_Activity_.
Would you write out the entries that follow word for word, omitting any images?

_Extracted entries_.
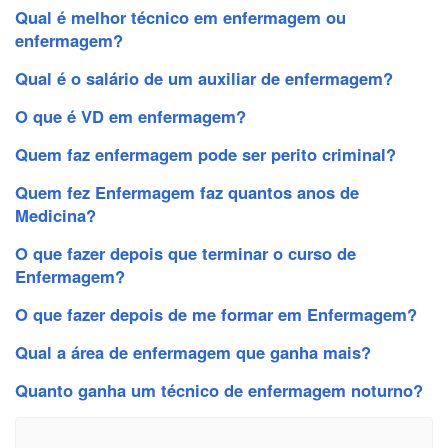
Qual é melhor técnico em enfermagem ou
enfermagem?
Qual é o salário de um auxiliar de enfermagem?
O que é VD em enfermagem?
Quem faz enfermagem pode ser perito criminal?
Quem fez Enfermagem faz quantos anos de
Medicina?
O que fazer depois que terminar o curso de
Enfermagem?
O que fazer depois de me formar em Enfermagem?
Qual a área de enfermagem que ganha mais?
Quanto ganha um técnico de enfermagem noturno?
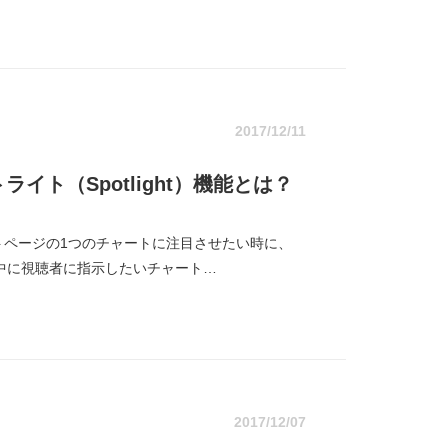
2017/12/11
ト（Spotlight）機能とは？
トページの1つのチャートに注目させたい時に、
ゼン中に視聴者に指示したいチャート…
2017/12/07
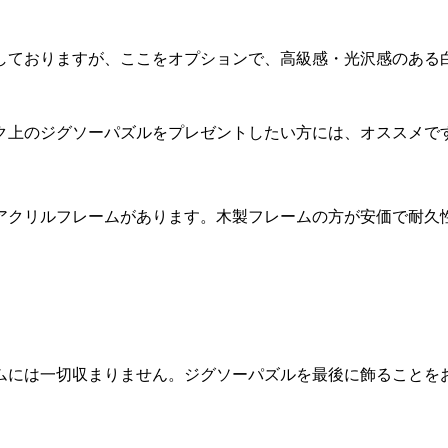
しておりますが、ここをオプションで、高級感・光沢感のある
ク上のジグソーパズルをプレゼントしたい方には、オススメで
アクリルフレームがあります。木製フレームの方が安価で耐久
ムには一切収まりません。ジグソーパズルを最後に飾ることを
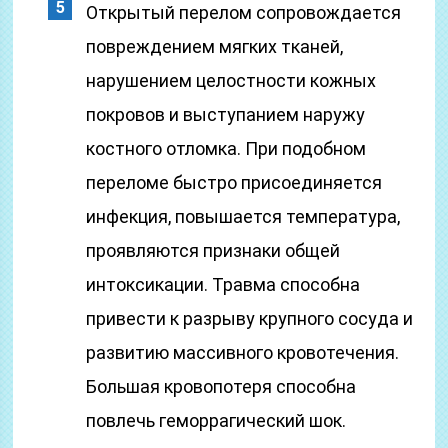
Открытый перелом сопровождается
повреждением мягких тканей,
нарушением целостности кожных
покровов и выступанием наружу
костного отломка. При подобном
переломе быстро присоединяется
инфекция, повышается температура,
проявляются признаки общей
интоксикации. Травма способна
привести к разрыву крупного сосуда и
развитию массивного кровотечения.
Большая кровопотеря способна
повлечь геморрагический шок.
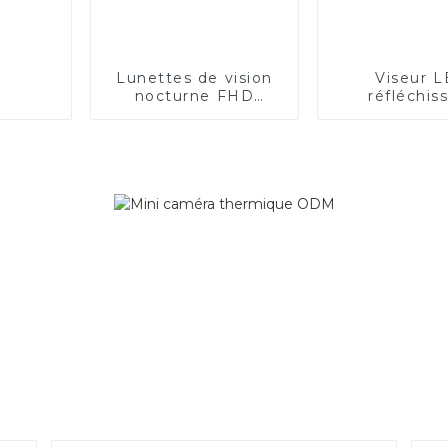
Lunettes de vision
Viseur 
nocturne FHD
réfléchis
1080P
bicolore ro
vert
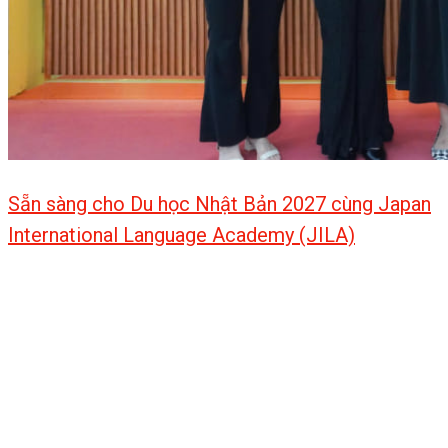
Sẵn sàng cho Du học Nhật Bản 2027 cùng Japan
International Language Academy (JILA)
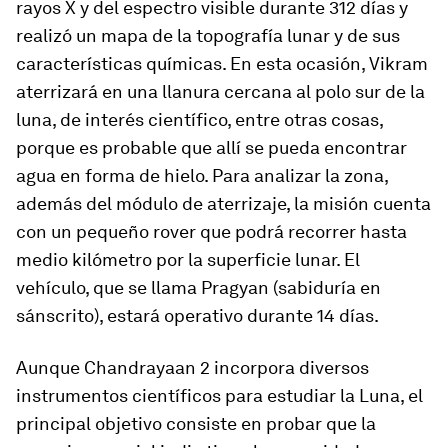
rayos X y del espectro visible durante 312 días y
realizó un mapa de la topografía lunar y de sus
características químicas. En esta ocasión,
Vikram
aterrizará en una llanura cercana al polo sur de la
luna, de interés científico, entre otras cosas,
porque es probable que allí se pueda encontrar
agua en forma de hielo. Para analizar la zona,
además del módulo de aterrizaje, la misión cuenta
con un pequeño
rover
que podrá recorrer hasta
medio kilómetro por la superficie lunar. El
vehículo, que se llama
Pragyan
(sabiduría en
sánscrito), estará operativo durante 14 días.
Aunque Chandrayaan 2 incorpora diversos
instrumentos científicos para estudiar la Luna, el
principal objetivo consiste en probar que la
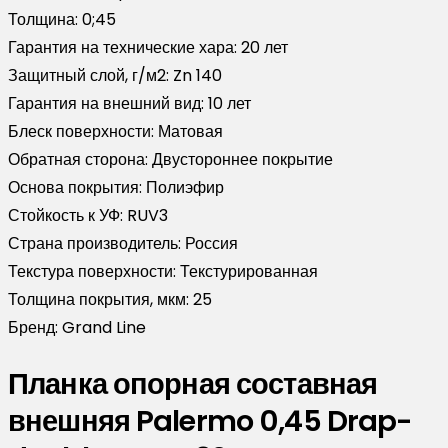
Толщина:
0;45
Гарантия на технические хара:
20 лет
Защитный слой, г/м2:
Zn 140
Гарантия на внешний вид:
10 лет
Блеск поверхности:
Матовая
Обратная сторона:
Двустороннее покрытие
Основа покрытия:
Полиэфир
Стойкость к УФ:
RUV3
Страна производитель:
Россия
Текстура поверхности:
Текстурированная
Толщина покрытия, мкм:
25
Бренд:
Grand Line
Планка опорная составная
внешняя Palermo 0,45 Drap-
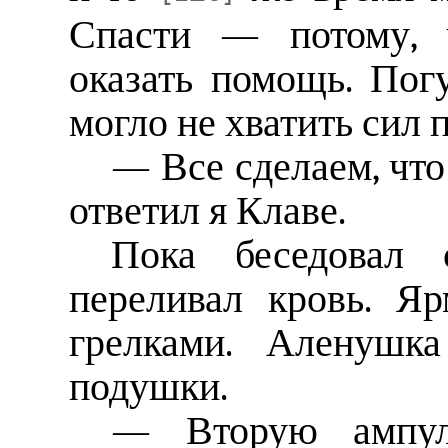
Спасти — потому, ч
оказать помощь. Пог
могло не хватить сил 
— Все сделаем, чт
ответил я Клаве.
Пока беседовал 
переливал кровь. Я
грелками. Аленушка
подушки.
— Вторую ампул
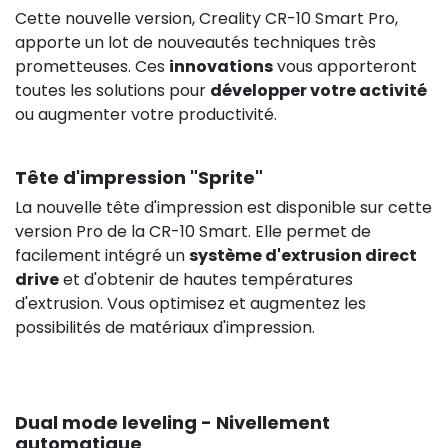
Cette nouvelle version, Creality CR-10 Smart Pro,
apporte un lot de nouveautés techniques très
prometteuses. Ces
innovations
vous apporteront
toutes les solutions pour
développer votre activité
ou augmenter votre productivité.
Tête d'impression "Sprite"
La nouvelle tête d'impression est disponible sur cette
version Pro de la CR-10 Smart. Elle permet de
facilement intégré un
système d'extrusion direct
drive
et d'obtenir de hautes températures
d'extrusion. Vous optimisez et augmentez les
possibilités de matériaux d'impression.
Dual mode leveling - Nivellement
automatique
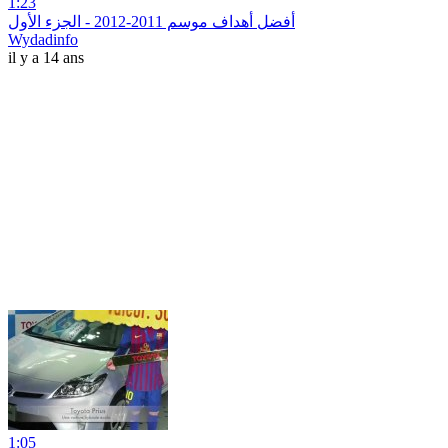
1:23
أفضل أهداف موسم 2011-2012 - الجزء الأول
Wydadinfo
il y a 14 ans
1:05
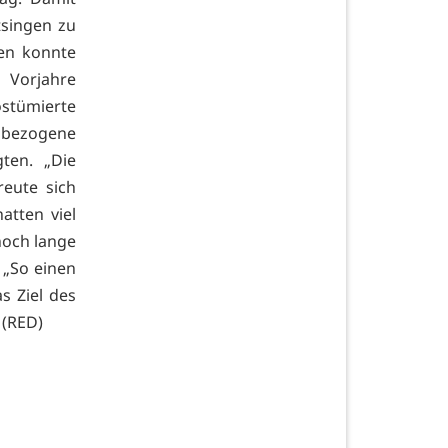
tsingen zu
en konnte
Vorjahre
stümierte
sbezogene
ten. „Die
eute sich
atten viel
noch lange
 „So einen
s Ziel des
 (RED)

_Answer space_.
Qual é melhor técnico em enfermagem ou
enfermagem?
Qual é o salário de um auxiliar de enfermagem?
O que é VD em enfermagem?
Quem faz enfermagem pode ser perito criminal?
Quem fez Enfermagem faz quantos anos de
Medicina?
O que fazer depois que terminar o curso de
Enfermagem?
O que fazer depois de me formar em Enfermagem?
Qual a área de enfermagem que ganha mais?
Quanto ganha um técnico de enfermagem noturno?
2017/12/11
ト（Spotlight）機能とは？
トページの1つのチャートに注目させたい時に、
ゼン中に視聴者に指示したいチャート…
2017/12/07
しておりますが、ここをオプションで、高級感・光沢感のある
ク上のジグソーパズルをプレゼントしたい方には、オススメで
アクリルフレームがあります。木製フレームの方が安価で耐久
ムには一切収まりません。ジグソーパズルを最後に飾ることを
Открытый перелом сопровождается
повреждением мягких тканей,
нарушением целостности кожных
покровов и выступанием наружу
костного отломка. При подобном
переломе быстро присоединяется
инфекция, повышается температура,
проявляются признаки общей
интоксикации. Травма способна
привести к разрыву крупного сосуда и
развитию массивного кровотечения.
Большая кровопотеря способна
повлечь геморрагический шок.
Lunettes de vision
Viseur 
nocturne FHD
réfléchis
1080P
bicolore ro
vert
Sẵn sàng cho Du học Nhật Bản 2027 cùng Japan
International Language Academy (JILA)
rayos X y del espectro visible durante 312 días y
realizó un mapa de la topografía lunar y de sus
características químicas. En esta ocasión,
Vikram
aterrizará en una llanura cercana al polo sur de la
luna, de interés científico, entre otras cosas,
porque es probable que allí se pueda encontrar
agua en forma de hielo. Para analizar la zona,
además del módulo de aterrizaje, la misión cuenta
con un pequeño
rover
que podrá recorrer hasta
medio kilómetro por la superficie lunar. El
vehículo, que se llama
Pragyan
(sabiduría en
sánscrito), estará operativo durante 14 días.
Aunque Chandrayaan 2 incorpora diversos
instrumentos científicos para estudiar la Luna, el
principal objetivo consiste en probar que la
Толщина:
0;45
Гарантия на технические хара:
20 лет
Защитный слой, г/м2:
Zn 140
Гарантия на внешний вид:
10 лет
Блеск поверхности:
Матовая
Обратная сторона:
Двустороннее покрытие
Основа покрытия:
Полиэфир
Стойкость к УФ:
RUV3
Страна производитель:
Россия
Текстура поверхности:
Текстурированная
Толщина покрытия, мкм:
25
Бренд:
Grand Line
Планка опорная составная
внешняя Palermo 0,45 Drap-
Спасти — потому, ч
оказать помощь. Пог
могло не хватить сил 
— Все сделаем, чт
ответил я Клаве.
Пока беседовал 
переливал кровь. Я
грелками. Аленушка
подушки.
— Вторую ампул
Cette nouvelle version, Creality CR-10 Smart Pro,
apporte un lot de nouveautés techniques très
prometteuses. Ces
innovations
vous apporteront
toutes les solutions pour
développer votre activité
ou augmenter votre productivité.
Tête d'impression "Sprite"
La nouvelle tête d'impression est disponible sur cette
version Pro de la CR-10 Smart. Elle permet de
facilement intégré un
système d'extrusion direct
drive
et d'obtenir de hautes températures
d'extrusion. Vous optimisez et augmentez les
possibilités de matériaux d'impression.
Dual mode leveling - Nivellement
automatique
1:23
أفضل أهداف موسم 2011-2012 - الجزء الأول
Wydadinfo
il y a 14 ans
1:05
tsingen zu
en konnte
Vorjahre
stümierte
sbezogene
ten. „Die
eute sich
atten viel
noch lange
 „So einen
s Ziel des
 (RED)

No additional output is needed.